Is the debt fuelled growth sustainable?
But the question is, what next?
ANZ's chief China economist Raymond Yeung told clients that, for a start, the 6.9 per cent headline growth figure needed to be interpreted with caution, given it would have needed quarterly growth of 1.6 per cent, rather than the 1.3 per cent the NBS calculated.
"It seems to us that the statistical bureau has adopted a different set of seasonal adjustment factors and that a smaller quarter-on-quarter rate has resulted in a higher headline growth.
But that is perhaps only a cosmetic concern, given the degree scepticism that already pervades the quick-fire calculation of GDP, which drops just a couple of weeks after the quarterly books are ruled off.
Mr Yeung has deeper worries about the quality of the growth.
"The Chinese Government has a tendency to rely on infrastructure development to sustain growth in the long term," Mr Yeung said.
That drive was underlined by the recent announcement of the development Xiong'an New Economic Zone, 100 kilometres south-west of Beijing.
The new zone in the heavily industrialised and polluted Hebei province will be primed to develop innovative and technology based industries, and is roughly modelled on the Shenzhen special economic zone adjacent to Hong Kong that helped drive China's economic reforms and growth 30 years ago.
Mr Yeung said the scale of the enterprise is massive.
While it will need a lot of steel and concrete, it will also need lashings of debt as well.

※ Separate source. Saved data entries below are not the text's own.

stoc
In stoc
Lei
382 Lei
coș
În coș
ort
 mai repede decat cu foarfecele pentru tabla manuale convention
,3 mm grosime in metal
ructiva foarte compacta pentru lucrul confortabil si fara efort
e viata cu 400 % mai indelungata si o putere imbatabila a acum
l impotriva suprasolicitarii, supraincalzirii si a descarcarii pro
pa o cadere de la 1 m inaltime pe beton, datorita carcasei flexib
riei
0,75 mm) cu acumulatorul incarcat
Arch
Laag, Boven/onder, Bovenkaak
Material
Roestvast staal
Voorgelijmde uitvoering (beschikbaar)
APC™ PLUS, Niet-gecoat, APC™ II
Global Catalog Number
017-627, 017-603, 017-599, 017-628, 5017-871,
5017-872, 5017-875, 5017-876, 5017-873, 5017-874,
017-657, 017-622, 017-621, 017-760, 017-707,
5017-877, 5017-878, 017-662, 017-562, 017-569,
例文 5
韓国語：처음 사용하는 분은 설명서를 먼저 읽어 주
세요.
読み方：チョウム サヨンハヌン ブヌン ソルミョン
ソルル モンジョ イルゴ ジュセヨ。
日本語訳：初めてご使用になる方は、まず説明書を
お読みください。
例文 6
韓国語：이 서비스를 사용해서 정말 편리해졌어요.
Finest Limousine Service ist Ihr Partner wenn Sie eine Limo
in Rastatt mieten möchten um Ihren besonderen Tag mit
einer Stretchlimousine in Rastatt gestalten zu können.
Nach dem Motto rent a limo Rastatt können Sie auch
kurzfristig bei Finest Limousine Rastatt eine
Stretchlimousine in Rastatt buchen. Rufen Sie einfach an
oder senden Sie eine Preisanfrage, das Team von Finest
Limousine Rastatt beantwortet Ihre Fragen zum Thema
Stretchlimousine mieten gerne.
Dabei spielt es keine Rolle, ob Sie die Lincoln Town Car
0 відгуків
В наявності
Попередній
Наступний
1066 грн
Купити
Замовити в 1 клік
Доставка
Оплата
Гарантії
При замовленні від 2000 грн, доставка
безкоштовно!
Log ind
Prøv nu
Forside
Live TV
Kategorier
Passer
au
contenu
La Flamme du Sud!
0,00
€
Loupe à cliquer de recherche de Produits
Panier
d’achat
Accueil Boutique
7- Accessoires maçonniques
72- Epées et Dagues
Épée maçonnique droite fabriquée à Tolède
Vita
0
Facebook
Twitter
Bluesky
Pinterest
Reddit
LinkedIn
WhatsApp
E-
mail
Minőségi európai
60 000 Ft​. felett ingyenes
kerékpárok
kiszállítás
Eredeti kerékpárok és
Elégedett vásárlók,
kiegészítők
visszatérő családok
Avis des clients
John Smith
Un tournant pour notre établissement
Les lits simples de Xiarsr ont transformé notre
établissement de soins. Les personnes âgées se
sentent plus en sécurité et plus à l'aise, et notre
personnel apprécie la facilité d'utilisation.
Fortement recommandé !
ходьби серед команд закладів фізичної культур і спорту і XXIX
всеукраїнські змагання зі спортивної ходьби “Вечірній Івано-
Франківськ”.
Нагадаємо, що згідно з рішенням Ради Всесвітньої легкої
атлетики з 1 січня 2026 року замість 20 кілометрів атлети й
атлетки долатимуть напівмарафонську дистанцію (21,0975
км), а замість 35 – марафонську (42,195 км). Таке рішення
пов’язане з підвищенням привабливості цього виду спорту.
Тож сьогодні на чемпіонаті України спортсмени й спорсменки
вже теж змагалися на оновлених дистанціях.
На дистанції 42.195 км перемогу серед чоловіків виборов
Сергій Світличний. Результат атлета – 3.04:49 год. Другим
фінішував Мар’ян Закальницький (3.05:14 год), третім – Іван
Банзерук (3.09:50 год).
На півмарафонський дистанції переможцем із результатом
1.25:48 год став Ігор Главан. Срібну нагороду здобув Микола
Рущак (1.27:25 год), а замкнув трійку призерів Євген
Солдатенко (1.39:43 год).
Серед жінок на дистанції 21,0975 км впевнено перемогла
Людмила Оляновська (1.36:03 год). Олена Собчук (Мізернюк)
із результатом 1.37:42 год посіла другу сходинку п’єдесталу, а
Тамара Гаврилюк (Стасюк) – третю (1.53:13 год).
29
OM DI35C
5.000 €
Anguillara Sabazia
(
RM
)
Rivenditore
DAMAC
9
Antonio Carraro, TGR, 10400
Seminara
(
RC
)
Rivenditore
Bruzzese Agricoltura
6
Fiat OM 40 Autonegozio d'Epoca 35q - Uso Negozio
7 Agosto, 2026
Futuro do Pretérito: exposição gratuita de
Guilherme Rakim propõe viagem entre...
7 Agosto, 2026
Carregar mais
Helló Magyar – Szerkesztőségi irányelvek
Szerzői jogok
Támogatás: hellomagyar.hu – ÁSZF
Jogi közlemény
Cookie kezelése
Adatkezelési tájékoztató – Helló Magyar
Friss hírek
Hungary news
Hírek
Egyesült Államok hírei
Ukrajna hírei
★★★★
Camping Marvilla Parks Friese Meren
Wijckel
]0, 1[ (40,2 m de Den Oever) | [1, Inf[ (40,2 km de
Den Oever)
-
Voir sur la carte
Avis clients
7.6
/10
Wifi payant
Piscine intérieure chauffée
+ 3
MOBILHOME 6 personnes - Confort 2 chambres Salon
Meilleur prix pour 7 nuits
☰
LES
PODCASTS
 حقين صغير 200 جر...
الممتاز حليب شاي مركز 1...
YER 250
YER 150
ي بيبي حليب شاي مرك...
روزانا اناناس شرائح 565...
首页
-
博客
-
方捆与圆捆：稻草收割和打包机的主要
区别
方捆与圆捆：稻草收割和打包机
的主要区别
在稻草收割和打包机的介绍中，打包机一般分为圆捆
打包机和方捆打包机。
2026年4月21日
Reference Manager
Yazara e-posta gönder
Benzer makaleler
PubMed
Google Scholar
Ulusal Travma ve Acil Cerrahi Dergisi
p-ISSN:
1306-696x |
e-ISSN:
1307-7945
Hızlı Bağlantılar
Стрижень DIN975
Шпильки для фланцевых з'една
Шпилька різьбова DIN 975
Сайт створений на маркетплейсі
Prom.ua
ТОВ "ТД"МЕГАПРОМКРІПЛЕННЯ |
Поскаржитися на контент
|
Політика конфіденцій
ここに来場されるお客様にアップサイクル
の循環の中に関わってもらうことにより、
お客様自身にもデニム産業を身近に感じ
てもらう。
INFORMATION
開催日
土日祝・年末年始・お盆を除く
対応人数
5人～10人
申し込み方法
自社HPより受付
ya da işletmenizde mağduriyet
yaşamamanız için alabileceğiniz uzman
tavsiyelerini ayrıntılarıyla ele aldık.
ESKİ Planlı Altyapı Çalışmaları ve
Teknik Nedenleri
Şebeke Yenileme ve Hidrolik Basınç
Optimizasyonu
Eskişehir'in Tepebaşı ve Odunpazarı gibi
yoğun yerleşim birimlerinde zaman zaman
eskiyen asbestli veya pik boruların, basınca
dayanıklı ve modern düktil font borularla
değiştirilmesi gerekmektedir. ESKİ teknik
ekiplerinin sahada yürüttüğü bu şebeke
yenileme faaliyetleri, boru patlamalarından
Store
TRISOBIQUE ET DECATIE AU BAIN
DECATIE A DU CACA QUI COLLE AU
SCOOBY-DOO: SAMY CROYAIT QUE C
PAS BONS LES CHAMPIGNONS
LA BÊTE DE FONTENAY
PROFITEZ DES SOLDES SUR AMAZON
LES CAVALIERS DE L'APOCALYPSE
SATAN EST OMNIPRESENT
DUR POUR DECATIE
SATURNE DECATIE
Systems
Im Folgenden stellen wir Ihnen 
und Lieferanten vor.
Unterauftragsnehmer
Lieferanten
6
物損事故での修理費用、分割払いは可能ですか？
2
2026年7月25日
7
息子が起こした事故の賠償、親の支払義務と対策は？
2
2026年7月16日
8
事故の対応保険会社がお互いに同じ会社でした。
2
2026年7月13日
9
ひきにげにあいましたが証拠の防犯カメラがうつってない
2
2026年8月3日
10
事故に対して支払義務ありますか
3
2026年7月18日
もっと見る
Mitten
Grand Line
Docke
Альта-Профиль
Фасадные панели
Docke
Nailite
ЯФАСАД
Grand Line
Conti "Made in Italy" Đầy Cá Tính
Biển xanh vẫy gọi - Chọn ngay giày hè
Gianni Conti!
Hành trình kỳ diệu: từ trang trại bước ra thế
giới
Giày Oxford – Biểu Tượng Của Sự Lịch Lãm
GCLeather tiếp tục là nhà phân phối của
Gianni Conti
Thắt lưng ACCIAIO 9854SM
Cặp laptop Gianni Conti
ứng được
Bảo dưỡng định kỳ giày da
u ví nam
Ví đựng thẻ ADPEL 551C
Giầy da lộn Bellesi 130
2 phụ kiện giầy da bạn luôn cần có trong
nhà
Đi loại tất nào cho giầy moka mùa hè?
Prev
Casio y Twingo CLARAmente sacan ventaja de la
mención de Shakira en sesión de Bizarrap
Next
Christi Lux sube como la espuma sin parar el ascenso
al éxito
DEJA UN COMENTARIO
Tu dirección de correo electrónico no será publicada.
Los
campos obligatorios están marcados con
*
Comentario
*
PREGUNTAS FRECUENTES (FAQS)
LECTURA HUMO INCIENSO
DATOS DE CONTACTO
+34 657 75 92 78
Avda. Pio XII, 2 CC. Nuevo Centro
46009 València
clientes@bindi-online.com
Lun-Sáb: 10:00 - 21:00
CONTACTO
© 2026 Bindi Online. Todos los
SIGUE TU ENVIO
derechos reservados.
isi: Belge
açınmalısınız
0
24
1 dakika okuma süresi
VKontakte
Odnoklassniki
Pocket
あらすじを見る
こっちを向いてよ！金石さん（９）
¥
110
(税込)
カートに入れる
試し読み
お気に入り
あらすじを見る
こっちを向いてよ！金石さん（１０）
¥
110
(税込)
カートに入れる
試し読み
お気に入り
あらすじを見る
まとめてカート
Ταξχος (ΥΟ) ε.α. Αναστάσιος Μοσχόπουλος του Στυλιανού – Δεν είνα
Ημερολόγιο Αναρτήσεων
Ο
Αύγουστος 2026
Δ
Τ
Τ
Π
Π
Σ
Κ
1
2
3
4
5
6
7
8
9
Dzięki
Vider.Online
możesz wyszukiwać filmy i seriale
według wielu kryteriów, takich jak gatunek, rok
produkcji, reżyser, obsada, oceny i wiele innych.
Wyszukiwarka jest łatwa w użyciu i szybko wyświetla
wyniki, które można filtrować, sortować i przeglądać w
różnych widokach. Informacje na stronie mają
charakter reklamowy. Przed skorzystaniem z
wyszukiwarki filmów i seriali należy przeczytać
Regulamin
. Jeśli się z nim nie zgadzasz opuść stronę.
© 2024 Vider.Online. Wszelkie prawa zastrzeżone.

"The infrastructure build-out will eventually cover 2,000 square kilometres, a size similar to Shenzhen's, another top-tier city with GDP equivalent to 2.6 per cent of the national total in 2016," he said.
"The question we need to ask is whether this investment-led model is sustainable as the authorities have trouble taming credit."
As Mr Yeung pointed out last year, total loans grew by almost 13 per cent, with another 4.2 trillion yuan debt added in the past three months - roughly equivalent to almost a quarter of first quarter GDP.
"We need to watch closely whether China's top leadership will send a stronger signal to tighten monetary policy shortly," Mr Yeung noted.
Reining in debt poses big risks
However, it is a delicate balancing act according to NAB's Gerard Berg.
"While the PBoC (Peoples' Bank of China) appears to have a tightening bias, given the rising US fed funds rate and the attempts to control capital outflows, the risks associated with high debts in the corporate sector mean that the PBoC is likely to be cautious with its rate increases," Mr Berg said.
While it is one thing to deflate a bubble, it is entirely an entirely different thing to accidently burst one.
Clearly some of the speculative exuberance in commodities has started to wane in the face of what is expected be a renewed effort to rein in debt.
Iron ore prices have tumbled more than 25 per cent since the start of the year and the market is now deeply in bear territory.
At the same time a 130-million-tonne mountain of stock-piled iron ore has grown around Chinese ports.
Mr Berg said NAB is sticking to its - and the official - forecast of 6.5 per cent GDP growth, as the construction-led boom is likely to start cooling in coming quarters.
With the GDP target already pretty well in the bag after just one quarter of 2017, the Government may turn its attention to reining in debt and a run away property market sooner rather than later.
That would not be great __news for the big commodity exporters, or their investors.